Among the records below, find each line containing the word "nose" and copy it.

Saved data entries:
BEGIN
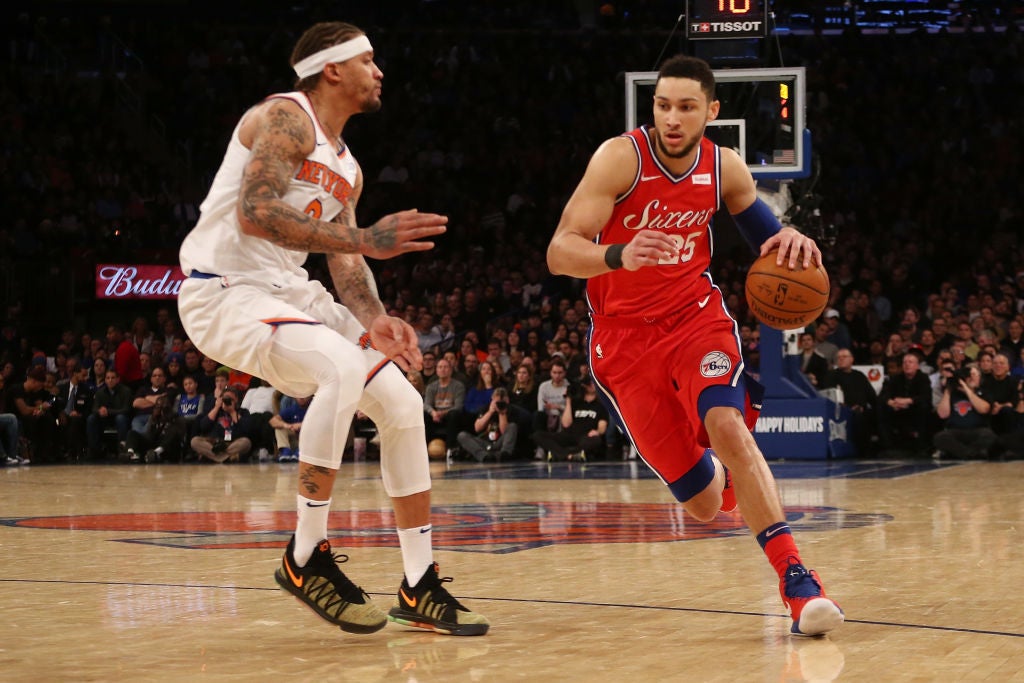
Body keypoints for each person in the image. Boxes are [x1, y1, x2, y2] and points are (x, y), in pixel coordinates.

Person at [176, 21, 486, 636]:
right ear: (333, 69)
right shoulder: (285, 118)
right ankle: (304, 557)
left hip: (289, 291)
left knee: (401, 403)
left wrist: (376, 320)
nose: (380, 72)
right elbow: (257, 212)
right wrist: (368, 238)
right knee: (339, 370)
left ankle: (419, 584)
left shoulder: (348, 163)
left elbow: (345, 261)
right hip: (226, 288)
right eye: (368, 61)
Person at [545, 55, 841, 636]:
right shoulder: (618, 159)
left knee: (728, 427)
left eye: (686, 107)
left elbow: (767, 237)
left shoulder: (724, 167)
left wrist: (789, 238)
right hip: (623, 342)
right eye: (662, 105)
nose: (673, 118)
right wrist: (616, 254)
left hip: (694, 320)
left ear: (712, 111)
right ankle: (731, 478)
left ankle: (798, 583)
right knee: (705, 505)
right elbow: (560, 252)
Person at [532, 375, 609, 462]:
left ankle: (560, 454)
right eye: (590, 383)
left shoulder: (601, 405)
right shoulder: (576, 403)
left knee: (596, 440)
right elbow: (566, 424)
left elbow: (602, 426)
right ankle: (570, 455)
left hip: (585, 436)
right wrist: (568, 400)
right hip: (569, 434)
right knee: (537, 435)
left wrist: (597, 432)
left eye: (593, 383)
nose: (592, 386)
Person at [933, 364, 995, 459]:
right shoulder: (952, 393)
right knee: (940, 437)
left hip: (977, 430)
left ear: (980, 378)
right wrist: (949, 389)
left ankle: (961, 453)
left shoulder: (983, 392)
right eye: (969, 375)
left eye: (974, 375)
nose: (971, 378)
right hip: (955, 431)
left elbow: (984, 409)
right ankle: (970, 454)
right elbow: (942, 414)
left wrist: (967, 390)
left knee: (989, 436)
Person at [877, 351, 933, 455]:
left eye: (910, 362)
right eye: (905, 362)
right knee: (881, 408)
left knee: (923, 407)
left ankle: (922, 447)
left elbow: (925, 396)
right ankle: (887, 446)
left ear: (917, 366)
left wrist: (908, 401)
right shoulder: (896, 378)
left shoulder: (923, 378)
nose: (907, 364)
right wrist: (891, 402)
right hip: (897, 409)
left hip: (915, 409)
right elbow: (883, 395)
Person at [456, 387, 518, 462]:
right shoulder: (485, 408)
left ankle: (504, 455)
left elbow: (504, 432)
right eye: (497, 401)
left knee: (512, 426)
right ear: (492, 399)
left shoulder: (512, 410)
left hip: (500, 443)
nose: (499, 404)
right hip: (485, 443)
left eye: (502, 401)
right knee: (462, 435)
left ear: (507, 400)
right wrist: (490, 412)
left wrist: (502, 413)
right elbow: (477, 428)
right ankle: (485, 457)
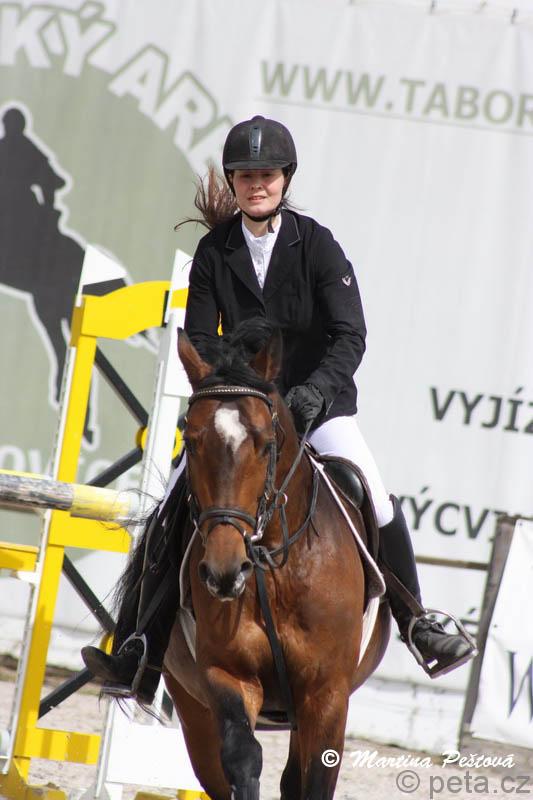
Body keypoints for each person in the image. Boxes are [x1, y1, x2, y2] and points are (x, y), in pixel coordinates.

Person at [82, 115, 476, 702]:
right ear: (234, 183)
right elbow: (202, 339)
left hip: (319, 408)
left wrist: (315, 391)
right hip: (245, 413)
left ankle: (417, 621)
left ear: (285, 179)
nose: (256, 185)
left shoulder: (316, 244)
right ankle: (139, 644)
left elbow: (350, 334)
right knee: (173, 501)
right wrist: (237, 393)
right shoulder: (215, 251)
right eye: (245, 176)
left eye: (266, 175)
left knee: (374, 494)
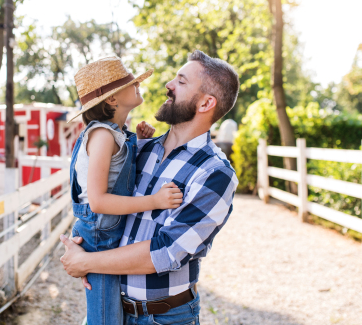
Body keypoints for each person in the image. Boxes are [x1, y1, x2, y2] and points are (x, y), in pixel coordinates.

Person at [61, 50, 240, 325]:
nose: (168, 85)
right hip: (113, 308)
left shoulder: (215, 173)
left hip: (163, 317)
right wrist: (84, 244)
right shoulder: (140, 149)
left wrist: (87, 262)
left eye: (180, 82)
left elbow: (167, 251)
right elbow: (100, 203)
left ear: (206, 103)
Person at [67, 56, 184, 325]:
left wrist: (139, 143)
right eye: (131, 83)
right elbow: (97, 201)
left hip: (105, 232)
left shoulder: (117, 133)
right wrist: (154, 201)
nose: (137, 85)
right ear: (111, 100)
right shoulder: (103, 136)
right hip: (100, 234)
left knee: (110, 313)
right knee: (105, 318)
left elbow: (116, 175)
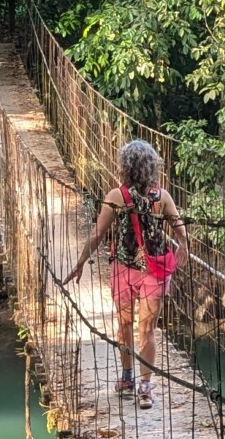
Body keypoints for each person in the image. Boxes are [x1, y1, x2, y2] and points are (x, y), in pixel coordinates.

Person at [65, 138, 188, 407]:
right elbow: (180, 229)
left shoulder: (116, 197)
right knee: (148, 330)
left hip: (123, 270)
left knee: (124, 326)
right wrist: (184, 248)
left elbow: (97, 234)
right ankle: (145, 388)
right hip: (154, 272)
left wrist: (80, 263)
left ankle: (128, 378)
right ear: (152, 166)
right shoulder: (162, 197)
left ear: (125, 166)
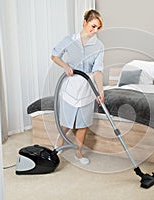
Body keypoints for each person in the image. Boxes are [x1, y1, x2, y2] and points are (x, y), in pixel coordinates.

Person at [51, 9, 104, 165]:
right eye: (93, 26)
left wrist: (100, 92)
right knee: (67, 122)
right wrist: (66, 66)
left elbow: (98, 71)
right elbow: (54, 55)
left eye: (98, 28)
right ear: (84, 22)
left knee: (83, 124)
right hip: (70, 87)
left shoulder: (99, 46)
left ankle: (79, 153)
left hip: (87, 88)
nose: (95, 31)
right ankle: (59, 144)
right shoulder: (70, 40)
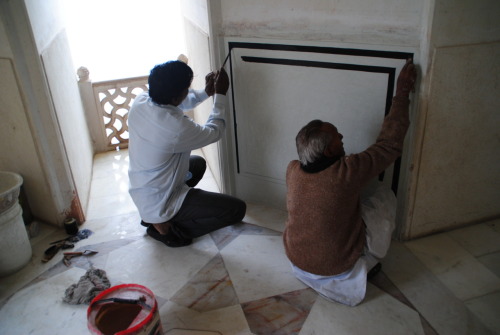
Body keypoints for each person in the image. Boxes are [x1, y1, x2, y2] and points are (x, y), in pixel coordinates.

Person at [283, 59, 417, 306]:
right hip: (336, 266)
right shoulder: (347, 172)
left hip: (298, 258)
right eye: (337, 137)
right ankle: (367, 264)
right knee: (384, 196)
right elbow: (389, 145)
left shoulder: (292, 170)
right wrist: (402, 93)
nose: (342, 136)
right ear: (327, 152)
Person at [128, 60, 246, 248]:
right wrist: (220, 95)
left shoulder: (141, 101)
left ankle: (152, 218)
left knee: (197, 163)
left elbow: (174, 104)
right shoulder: (176, 129)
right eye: (187, 88)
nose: (188, 91)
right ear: (177, 96)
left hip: (144, 189)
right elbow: (214, 131)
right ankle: (168, 229)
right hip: (161, 198)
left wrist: (207, 92)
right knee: (236, 210)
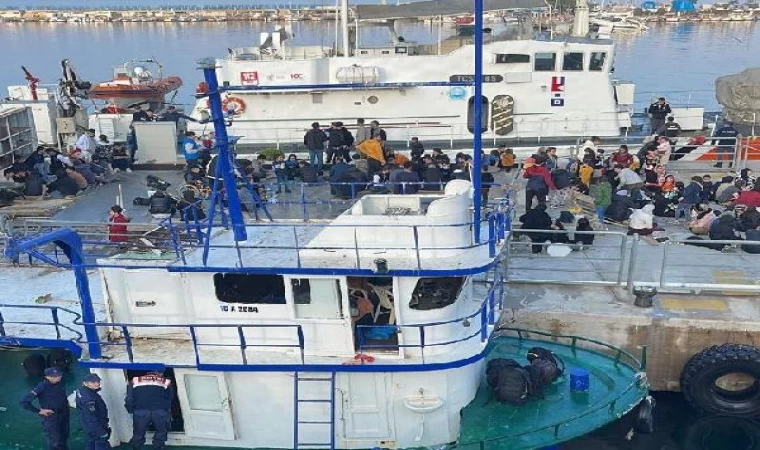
END
▶ [ANSWER TO THE EXERCISE]:
nose: (380, 72)
nose: (673, 118)
nose: (592, 386)
nose: (971, 378)
nose: (907, 364)
nose: (499, 404)
nose: (256, 185)
nose: (168, 85)
nose: (137, 85)
nose: (95, 31)
nose: (342, 136)
nose: (188, 91)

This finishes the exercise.